BEGIN

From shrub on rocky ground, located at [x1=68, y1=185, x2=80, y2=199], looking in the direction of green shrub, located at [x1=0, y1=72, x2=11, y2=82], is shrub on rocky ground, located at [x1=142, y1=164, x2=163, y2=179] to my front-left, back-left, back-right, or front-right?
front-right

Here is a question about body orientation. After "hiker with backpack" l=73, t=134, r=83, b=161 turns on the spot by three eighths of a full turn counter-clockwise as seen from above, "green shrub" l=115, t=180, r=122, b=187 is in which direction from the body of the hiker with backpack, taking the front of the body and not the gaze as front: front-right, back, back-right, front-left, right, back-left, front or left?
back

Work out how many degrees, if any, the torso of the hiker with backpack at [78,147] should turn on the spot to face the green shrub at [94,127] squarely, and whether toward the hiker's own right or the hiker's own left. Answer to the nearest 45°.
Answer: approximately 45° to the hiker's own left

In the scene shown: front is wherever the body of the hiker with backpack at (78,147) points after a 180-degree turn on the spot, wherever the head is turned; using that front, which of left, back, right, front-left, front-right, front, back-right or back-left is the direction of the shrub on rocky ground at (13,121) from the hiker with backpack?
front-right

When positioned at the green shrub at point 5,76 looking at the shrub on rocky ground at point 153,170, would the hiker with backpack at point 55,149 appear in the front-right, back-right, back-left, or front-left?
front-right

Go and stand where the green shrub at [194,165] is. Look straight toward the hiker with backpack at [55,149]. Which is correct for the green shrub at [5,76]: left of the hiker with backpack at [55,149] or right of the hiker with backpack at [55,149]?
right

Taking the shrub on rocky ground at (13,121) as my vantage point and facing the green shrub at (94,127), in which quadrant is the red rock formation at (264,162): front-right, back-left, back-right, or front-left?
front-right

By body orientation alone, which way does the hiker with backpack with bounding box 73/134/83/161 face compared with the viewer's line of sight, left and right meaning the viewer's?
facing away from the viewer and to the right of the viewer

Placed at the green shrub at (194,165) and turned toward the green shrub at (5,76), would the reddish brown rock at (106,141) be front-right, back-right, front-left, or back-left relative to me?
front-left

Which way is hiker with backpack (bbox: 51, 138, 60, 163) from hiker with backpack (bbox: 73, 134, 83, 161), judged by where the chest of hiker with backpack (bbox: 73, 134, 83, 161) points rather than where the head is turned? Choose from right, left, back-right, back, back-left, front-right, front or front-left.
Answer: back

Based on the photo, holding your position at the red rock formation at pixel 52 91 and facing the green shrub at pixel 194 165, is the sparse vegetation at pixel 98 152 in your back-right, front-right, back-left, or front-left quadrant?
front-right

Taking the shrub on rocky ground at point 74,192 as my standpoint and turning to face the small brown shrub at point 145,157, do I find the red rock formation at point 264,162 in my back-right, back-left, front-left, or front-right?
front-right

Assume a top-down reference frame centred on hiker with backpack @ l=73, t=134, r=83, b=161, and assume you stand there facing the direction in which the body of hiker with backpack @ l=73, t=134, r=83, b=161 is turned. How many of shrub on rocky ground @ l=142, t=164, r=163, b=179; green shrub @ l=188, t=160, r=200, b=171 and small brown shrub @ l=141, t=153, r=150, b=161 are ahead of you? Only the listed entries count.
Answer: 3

END
BEGIN

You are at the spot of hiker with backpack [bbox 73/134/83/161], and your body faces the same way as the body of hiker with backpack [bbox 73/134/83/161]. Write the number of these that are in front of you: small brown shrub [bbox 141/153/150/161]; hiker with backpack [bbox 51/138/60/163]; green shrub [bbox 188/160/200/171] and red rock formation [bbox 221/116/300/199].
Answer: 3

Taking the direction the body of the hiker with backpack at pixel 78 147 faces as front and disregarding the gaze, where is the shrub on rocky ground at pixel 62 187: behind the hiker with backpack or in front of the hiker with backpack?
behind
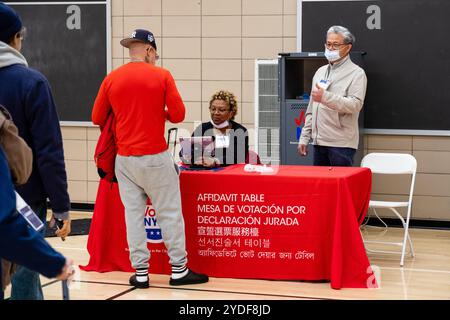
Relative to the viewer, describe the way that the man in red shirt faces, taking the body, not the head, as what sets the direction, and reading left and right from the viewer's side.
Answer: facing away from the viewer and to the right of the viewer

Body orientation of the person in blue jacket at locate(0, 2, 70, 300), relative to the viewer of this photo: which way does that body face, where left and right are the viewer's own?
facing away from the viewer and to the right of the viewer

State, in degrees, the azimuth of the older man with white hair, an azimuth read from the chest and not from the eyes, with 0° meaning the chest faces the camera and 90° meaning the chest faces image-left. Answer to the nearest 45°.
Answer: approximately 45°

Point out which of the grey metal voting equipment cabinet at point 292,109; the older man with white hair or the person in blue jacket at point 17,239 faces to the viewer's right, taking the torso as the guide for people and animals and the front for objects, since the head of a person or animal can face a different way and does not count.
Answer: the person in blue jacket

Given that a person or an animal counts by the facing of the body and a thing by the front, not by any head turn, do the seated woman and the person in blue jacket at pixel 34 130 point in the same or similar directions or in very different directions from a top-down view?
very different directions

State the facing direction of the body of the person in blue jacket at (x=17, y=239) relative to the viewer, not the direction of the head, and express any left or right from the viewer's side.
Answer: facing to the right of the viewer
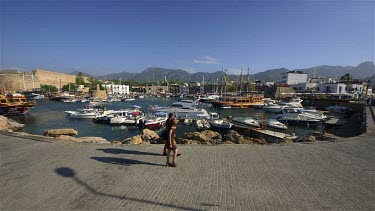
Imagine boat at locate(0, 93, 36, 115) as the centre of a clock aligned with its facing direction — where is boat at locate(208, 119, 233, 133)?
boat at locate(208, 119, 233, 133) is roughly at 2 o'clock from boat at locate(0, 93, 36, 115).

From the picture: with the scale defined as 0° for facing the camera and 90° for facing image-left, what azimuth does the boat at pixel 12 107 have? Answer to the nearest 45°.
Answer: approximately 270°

END
BEGIN

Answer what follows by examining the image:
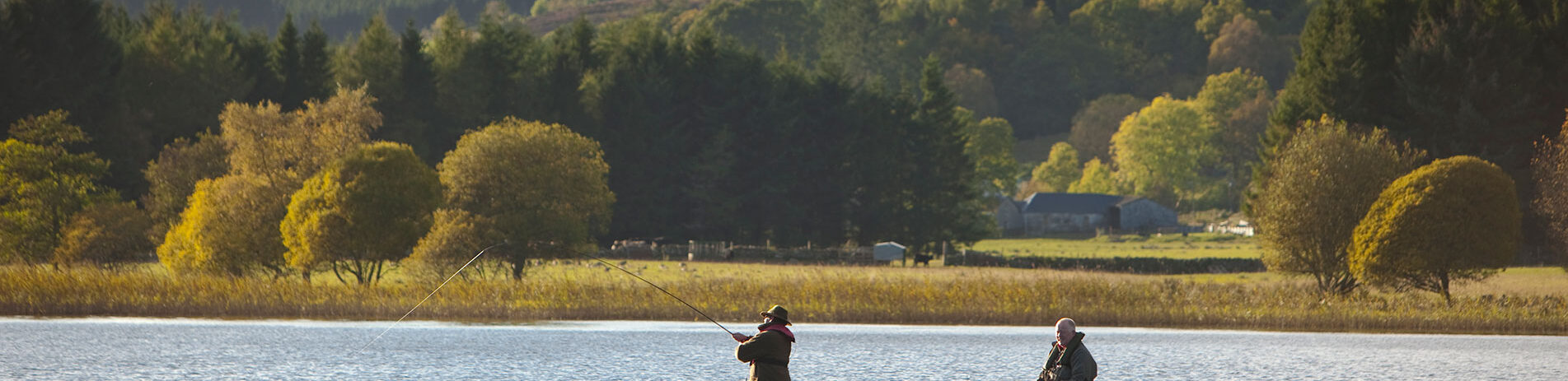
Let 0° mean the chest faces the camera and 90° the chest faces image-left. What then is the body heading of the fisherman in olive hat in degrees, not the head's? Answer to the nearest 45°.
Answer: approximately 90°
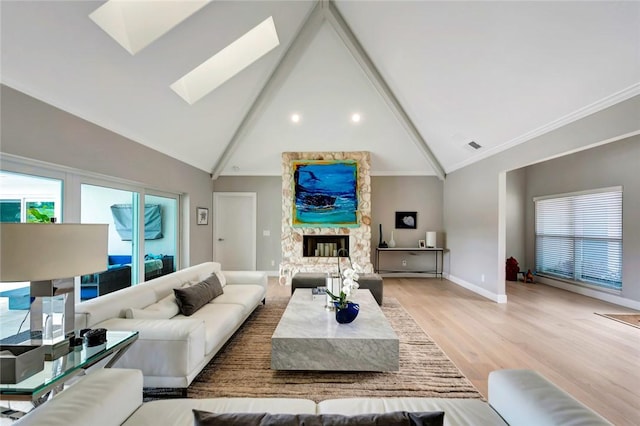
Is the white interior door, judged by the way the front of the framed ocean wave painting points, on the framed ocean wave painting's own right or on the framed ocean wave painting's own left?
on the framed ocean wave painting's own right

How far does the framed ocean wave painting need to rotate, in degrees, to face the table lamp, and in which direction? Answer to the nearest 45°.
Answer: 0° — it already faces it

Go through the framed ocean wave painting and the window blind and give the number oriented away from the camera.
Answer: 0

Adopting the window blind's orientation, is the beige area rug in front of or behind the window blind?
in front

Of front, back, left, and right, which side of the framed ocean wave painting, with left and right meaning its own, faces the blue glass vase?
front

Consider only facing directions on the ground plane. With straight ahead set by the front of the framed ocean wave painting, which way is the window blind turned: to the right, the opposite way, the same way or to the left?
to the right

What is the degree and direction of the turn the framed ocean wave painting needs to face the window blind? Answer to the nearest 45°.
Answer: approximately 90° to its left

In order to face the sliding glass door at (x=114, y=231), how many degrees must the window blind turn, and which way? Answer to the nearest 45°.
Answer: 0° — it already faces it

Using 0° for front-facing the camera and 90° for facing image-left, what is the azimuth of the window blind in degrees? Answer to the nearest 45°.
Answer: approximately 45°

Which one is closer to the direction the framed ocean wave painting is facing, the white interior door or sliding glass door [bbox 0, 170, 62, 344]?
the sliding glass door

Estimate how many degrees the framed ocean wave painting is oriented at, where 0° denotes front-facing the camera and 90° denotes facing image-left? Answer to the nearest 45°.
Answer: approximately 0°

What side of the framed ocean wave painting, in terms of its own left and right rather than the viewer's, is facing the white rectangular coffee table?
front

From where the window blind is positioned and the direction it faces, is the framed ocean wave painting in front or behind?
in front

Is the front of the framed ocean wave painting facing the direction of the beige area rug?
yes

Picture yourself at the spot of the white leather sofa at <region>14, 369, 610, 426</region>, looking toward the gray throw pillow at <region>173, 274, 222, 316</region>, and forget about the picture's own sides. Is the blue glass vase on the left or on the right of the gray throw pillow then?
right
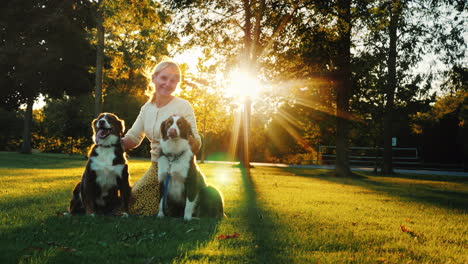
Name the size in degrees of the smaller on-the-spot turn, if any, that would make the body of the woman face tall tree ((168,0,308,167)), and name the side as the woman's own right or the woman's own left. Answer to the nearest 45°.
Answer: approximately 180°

END

Count the lines in the rows above that contain the word "sliding" and give only the number.

3